# Convolutional Neural Network Example

Build a convolutional neural network with TensorFlow.

- Author: Aymeric Damien
- Project: https://github.com/aymericdamien/TensorFlow-Examples/

## CNN Overview

![CNN](http://personal.ie.cuhk.edu.hk/~ccloy/project_target_code/images/fig3.png)

## MNIST Dataset Overview

This example is using MNIST handwritten digits. The dataset contains 60,000 examples for training and 10,000 examples for testing. The digits have been size-normalized and centered in a fixed-size image (28x28 pixels) with values from 0 to 1. For simplicity, each image has been flatten and converted to a 1-D numpy array of 784 features (28*28).

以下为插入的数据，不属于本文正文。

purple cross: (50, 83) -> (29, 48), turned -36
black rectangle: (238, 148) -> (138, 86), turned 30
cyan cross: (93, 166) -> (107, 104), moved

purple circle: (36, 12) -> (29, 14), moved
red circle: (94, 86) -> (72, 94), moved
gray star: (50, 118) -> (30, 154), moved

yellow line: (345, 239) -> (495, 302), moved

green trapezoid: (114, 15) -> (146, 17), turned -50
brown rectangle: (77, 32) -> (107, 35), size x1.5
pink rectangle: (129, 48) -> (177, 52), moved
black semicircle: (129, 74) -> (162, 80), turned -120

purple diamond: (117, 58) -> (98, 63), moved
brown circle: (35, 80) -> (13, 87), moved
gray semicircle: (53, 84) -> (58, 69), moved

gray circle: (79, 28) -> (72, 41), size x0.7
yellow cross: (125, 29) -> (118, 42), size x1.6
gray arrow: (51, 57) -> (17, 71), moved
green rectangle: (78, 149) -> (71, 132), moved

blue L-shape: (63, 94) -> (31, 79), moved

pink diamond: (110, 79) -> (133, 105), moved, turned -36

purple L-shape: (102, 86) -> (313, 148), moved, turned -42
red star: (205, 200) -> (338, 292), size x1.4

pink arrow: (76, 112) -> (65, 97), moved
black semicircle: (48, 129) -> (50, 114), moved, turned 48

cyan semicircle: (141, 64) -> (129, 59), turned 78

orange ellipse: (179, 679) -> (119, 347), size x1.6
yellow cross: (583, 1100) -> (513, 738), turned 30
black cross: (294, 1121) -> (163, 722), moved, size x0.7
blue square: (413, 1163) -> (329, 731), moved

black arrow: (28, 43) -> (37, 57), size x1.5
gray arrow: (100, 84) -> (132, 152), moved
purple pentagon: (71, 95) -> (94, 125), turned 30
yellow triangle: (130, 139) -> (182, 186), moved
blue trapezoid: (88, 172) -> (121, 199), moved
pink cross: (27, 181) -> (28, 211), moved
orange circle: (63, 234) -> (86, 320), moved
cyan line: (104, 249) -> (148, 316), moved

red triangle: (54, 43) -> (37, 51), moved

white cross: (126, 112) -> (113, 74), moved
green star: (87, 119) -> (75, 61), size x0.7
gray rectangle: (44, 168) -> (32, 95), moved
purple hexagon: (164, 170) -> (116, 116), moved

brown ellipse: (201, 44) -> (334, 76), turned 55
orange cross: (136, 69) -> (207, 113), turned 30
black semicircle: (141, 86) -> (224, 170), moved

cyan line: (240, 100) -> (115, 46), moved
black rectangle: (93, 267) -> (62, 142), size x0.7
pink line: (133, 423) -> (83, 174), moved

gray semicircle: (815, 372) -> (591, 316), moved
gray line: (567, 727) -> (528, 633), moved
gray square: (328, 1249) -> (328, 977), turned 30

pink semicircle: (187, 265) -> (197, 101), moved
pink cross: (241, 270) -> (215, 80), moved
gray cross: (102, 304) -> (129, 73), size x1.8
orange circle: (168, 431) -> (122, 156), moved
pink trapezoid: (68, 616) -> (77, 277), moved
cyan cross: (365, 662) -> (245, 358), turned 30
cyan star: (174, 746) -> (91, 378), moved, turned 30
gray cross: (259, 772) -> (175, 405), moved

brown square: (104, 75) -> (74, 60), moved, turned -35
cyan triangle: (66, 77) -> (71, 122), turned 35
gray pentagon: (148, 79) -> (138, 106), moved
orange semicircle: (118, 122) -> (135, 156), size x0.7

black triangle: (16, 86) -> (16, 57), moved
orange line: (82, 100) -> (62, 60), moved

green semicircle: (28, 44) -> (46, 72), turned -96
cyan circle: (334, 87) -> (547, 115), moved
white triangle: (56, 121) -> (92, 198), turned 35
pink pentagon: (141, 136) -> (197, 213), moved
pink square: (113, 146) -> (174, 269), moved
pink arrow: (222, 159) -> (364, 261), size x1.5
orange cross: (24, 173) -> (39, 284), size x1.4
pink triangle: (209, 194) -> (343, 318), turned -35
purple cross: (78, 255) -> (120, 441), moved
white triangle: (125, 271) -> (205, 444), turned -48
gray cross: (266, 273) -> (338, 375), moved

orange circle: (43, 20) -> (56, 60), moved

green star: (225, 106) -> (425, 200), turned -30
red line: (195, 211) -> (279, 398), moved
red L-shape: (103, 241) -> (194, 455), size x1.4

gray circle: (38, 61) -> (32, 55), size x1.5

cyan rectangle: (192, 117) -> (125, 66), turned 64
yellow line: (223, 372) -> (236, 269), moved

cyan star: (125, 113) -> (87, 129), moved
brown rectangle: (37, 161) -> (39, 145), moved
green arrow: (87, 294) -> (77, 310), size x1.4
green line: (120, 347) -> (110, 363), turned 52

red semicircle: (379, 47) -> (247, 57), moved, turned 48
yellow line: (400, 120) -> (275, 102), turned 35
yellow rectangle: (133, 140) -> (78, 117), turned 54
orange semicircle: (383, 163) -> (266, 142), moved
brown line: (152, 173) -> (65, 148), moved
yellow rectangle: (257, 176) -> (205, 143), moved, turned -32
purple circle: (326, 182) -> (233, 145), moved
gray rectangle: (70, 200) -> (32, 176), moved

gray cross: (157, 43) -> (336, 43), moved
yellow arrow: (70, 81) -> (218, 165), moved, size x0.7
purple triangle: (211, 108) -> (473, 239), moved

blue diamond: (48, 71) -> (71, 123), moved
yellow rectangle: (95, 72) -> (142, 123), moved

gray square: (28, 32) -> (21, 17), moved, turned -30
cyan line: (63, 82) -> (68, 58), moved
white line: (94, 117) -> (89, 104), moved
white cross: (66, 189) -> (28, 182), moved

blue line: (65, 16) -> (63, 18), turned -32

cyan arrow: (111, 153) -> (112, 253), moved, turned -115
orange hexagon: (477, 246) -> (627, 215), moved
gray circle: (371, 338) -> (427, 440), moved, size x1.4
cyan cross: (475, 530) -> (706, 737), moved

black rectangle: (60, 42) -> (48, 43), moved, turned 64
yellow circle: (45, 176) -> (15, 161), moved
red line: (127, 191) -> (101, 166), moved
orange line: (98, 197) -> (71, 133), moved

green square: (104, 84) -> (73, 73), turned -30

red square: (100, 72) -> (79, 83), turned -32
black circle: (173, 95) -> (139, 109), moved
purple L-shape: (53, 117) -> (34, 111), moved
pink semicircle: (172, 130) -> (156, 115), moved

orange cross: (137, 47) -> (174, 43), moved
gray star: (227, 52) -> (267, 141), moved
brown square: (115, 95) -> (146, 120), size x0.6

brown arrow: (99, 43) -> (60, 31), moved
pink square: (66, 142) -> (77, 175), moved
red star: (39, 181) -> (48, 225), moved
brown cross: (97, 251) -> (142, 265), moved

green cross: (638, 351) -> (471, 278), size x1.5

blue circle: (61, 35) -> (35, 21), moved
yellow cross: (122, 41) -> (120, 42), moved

![MNIST Dataset](http://neuralnetworksanddeeplearning.com/images/mnist_100_digits.png)

More info: http://yann.lecun.com/exdb/mnist/

In [1]:
from __future__ import division, print_function, absolute_import

import tensorflow as tf

# Import MNIST data
from tensorflow.examples.tutorials.mnist import input_data
#注意onehot=true，输出是0000001000
#诡异的直接调用tf自带训练集的方式，并不普适，还是要了解怎么预处理出来一个数据集
mnist = input_data.read_data_sets("/tmp/data/", one_hot=True)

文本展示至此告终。